On the whole the film is just one big, silly, fun night out.  It’s all about spectacle, and to be fair there were plenty of major laugh-out-loud moments in the script too. (About a weapon shaped like a pen: “If it were any smarter, it’d write a book. A book that would make ‘Ulysses’ look like it was written in crayon …”)  Ah well, I guess it just caught me at the right time.

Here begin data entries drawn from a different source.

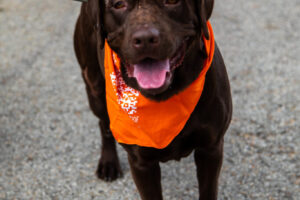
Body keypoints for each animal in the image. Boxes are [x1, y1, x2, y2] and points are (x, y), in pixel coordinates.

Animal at [73, 0, 232, 199]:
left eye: (172, 1)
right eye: (118, 4)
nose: (145, 39)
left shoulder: (211, 148)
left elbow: (208, 190)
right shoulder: (141, 162)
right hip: (95, 89)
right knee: (105, 124)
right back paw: (108, 163)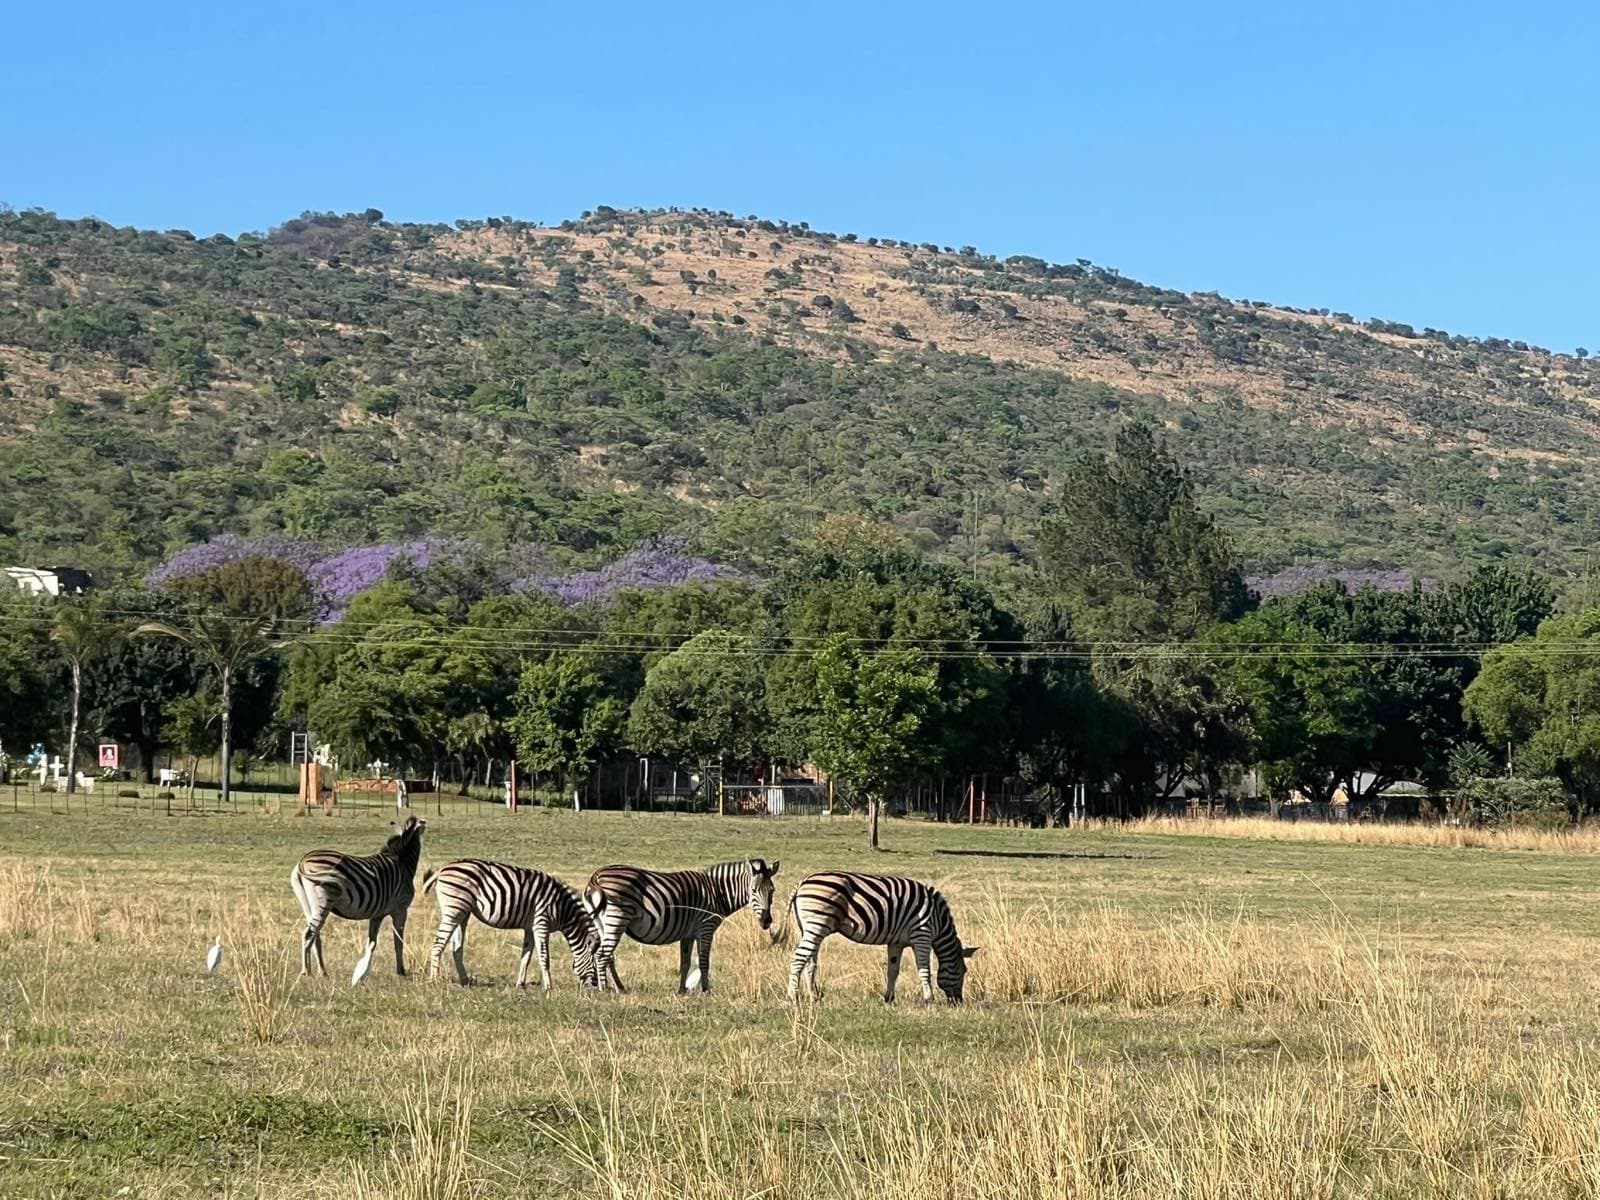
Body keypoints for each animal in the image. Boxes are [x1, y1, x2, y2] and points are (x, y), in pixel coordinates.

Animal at [289, 815, 426, 980]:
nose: (425, 822)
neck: (403, 863)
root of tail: (303, 860)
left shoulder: (377, 914)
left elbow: (371, 942)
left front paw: (363, 970)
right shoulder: (400, 909)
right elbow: (398, 941)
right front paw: (401, 971)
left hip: (307, 904)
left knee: (315, 935)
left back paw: (322, 971)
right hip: (323, 901)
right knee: (308, 934)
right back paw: (306, 972)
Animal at [422, 858, 601, 990]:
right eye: (595, 963)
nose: (595, 988)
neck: (562, 909)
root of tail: (442, 869)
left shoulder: (530, 928)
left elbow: (526, 956)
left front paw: (520, 983)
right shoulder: (541, 923)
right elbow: (544, 956)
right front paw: (548, 986)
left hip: (463, 913)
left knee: (456, 948)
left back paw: (465, 981)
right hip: (454, 909)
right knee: (438, 944)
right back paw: (434, 980)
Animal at [585, 858, 779, 994]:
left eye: (772, 891)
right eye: (753, 891)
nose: (766, 921)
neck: (717, 893)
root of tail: (596, 877)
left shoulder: (688, 934)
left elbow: (685, 962)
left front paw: (682, 990)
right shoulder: (706, 928)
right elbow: (704, 961)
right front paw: (705, 991)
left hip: (603, 924)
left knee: (608, 956)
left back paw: (619, 987)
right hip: (617, 919)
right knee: (602, 955)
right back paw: (604, 990)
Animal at [783, 871, 979, 1004]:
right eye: (963, 971)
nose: (958, 1002)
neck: (938, 920)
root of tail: (802, 882)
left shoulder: (896, 942)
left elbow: (893, 970)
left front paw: (889, 998)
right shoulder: (922, 934)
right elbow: (924, 969)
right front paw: (929, 998)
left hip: (810, 928)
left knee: (810, 962)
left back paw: (812, 996)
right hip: (817, 924)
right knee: (797, 958)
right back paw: (793, 996)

The original Danish film is claustrophobic and gritty, superbly acted, and potentially a hard act to follow (highly recommended – rent it).  It’s a tribute to the three excellent lead performances in the US remake that Brothers still had the emotional impact for me, despite my knowing what happens.  Tobey Maguire (where’s he been since Spider Man??) plays a soldier who is kidnapped in Afghanistan, leaving two daughters and a grieving “widow” who all understand him to be dead.  Jake Gyllenhaal re-enters the family’s life, fresh from a stint in prison, and develops an attachment to the children and his brother’s wife, played with quiet intensity by Natalie Portman.  I found her performance in particular to be deeply affecting, inducing my own tears in simple moments where the camera lingered on her face and we read her emotions conveyed in the subtlest way imaginable.   Gyllenhaal is typically engaging, though his ex-con is possibly not as damaged by his life’s experiences as would be realistic.  Maguire is excellent – a warm, engaged father before his deployment, and a shell of a man pushed rapidly to breaking point after his brutal incarceration.

There are elements of the story that aren’t explored as deeply as they perhaps should/could be, and parts when you find yourself shouting at the characters “just say it!”.  But on the whole this is a terrific movie – powerful and, in a bigger picture sense of the repercussions of war, devastating – highly recommended.

The Secret in their Eyes

This Argentine film won the Best Foreign Film Oscar in 2010, and despite beating The Prophet and The White Ribbon, it’s a worthy winner, almost (but not quite) up there with The Lives of Others.   Ricardo Darin from Nine Queens (what fun that was!) stars as ex-prosecutor Benjamin Esposito, deeply affected by a rape and murder case 20 years prior, who wants to write a book about the case.  In doing so, unresolved questions in his mind cause him to reinvestigate the case, and brings him back into contact with his old colleague/boss and unrequited love interest, played by the luminous Soledad Villamil.

The director’s training on US crime show Law & Order is evident, but his ability to construct a narrative that is as much about love, loss and revenge as a pure police procedural, is the film’s strength.   He gets believable, engaging performances from all his characters (especially Esposito’s tragi-comic colleague Pablo Sandoval) and manages to inject the film with a sinister undertone that isn’t completely exposed until the final reel.

The Hedgehog (Le herisson)

I’ll admit, I saw the trailer and thought “I’m not seeing that”.  Saccharine!  Implausible!  Narratively predictable!  But by some miracle I was otherwise persuaded, and my open-mindedness was rewarded with a charming, beautifully performed piece that left me very moved.

The three central characters are so different from one another and from our usual protaganists (as a collective, at any rate) and each performance is real and believable – which is no mean feat, considering the story.  11-year old Paloma is a very bright, suicidally depressed voyeur of sorts, who films the lives of those around her, narrating a voiceover of insight and sometimes cutting brilliance.  Mme Michel is the concierge in her apartment building, a dowdy, charmless 50-something widow of simple habits who is blindsided by the attentions of a new tenant.  Mr Kakuro Ozu is a distinguished Japanese gentleman who introduces her to his world of Japanese cooking and with whom she shares a love of Tolstoy and Japanese cinema.  The lives of the three are convincingly entangled and it’s a delight to watch their burgeoning relationships.  Highly recommended.